Нина смотрела на оживлённые лица девочек, на смеющегося старичка и завидовала. Любят его! Не очень, видно, грамотный, но он знал что-то такое, чему её не научили в институте.

…К работе приступили в тот же вечер. Нина ходила по коровнику и с удивлением наблюдала, как ловко управляются девочки. Тоненькие струйки молока звонко дзинькали о дно подойника. Коровы стояли смирно и без всякого аппетита, механически жевали толстые стебли камыша.

— Ох, бедные! — вздыхала тётя Клаша, поглаживая коров по унылым мордам. — Потерпите, потерпите, совсем уж теперь недолго осталось. Весна!

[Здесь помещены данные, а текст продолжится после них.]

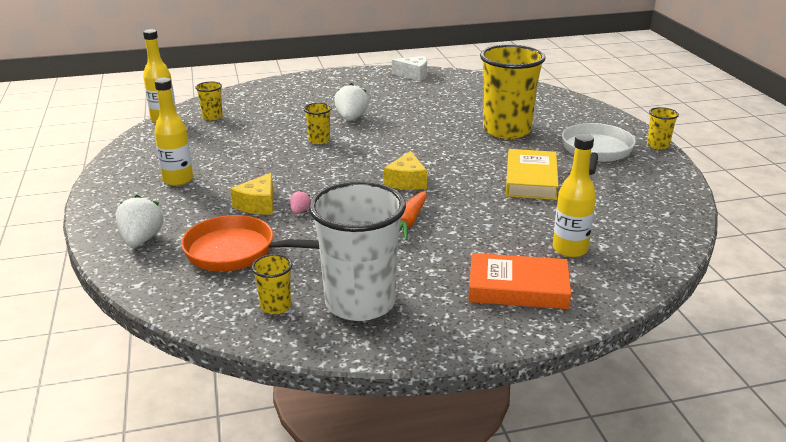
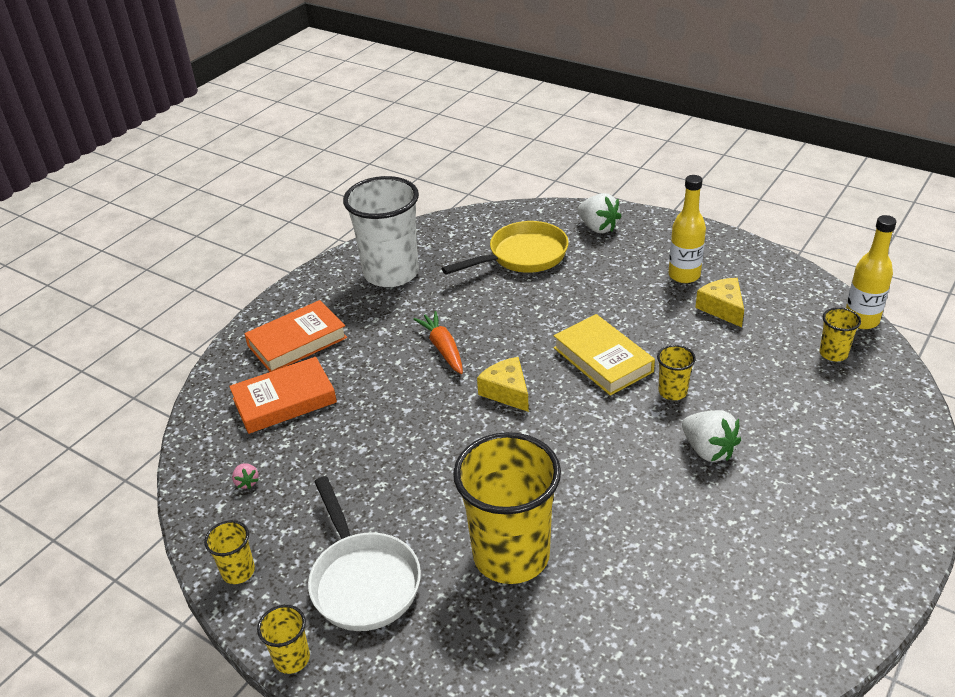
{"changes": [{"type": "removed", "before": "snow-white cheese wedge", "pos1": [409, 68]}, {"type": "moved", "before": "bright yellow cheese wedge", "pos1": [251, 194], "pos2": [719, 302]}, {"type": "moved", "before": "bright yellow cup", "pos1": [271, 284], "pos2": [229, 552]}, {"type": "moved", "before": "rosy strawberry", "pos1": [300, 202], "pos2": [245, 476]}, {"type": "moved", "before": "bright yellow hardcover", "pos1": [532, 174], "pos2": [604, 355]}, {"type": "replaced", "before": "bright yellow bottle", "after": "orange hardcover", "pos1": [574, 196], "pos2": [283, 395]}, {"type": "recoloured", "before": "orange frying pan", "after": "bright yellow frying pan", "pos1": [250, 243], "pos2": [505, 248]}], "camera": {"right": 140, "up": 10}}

Молока было мало — что коровы могли дать с сухого камыша и соломы? Девочки принялись за уборку помещений. Нина чувствовала себя посторонней и ненужной. Люди заняты своим делом, совсем взрослые, сознательные люди. Никого не надо подгонять, понукать. Зачем она поехала с ними? Назначили бы старшей Олю, она вполне бы управилась.

На обратном пути Ася вдруг спросила:

— Нина Павловна, а платить нам будут? Или опять как в прошлом году?

— А как было в прошлом году?

— Да так, дармовая рабочая сила.

— Ну, не совсем, — вмешалась Оля. — Нас ведь кормили.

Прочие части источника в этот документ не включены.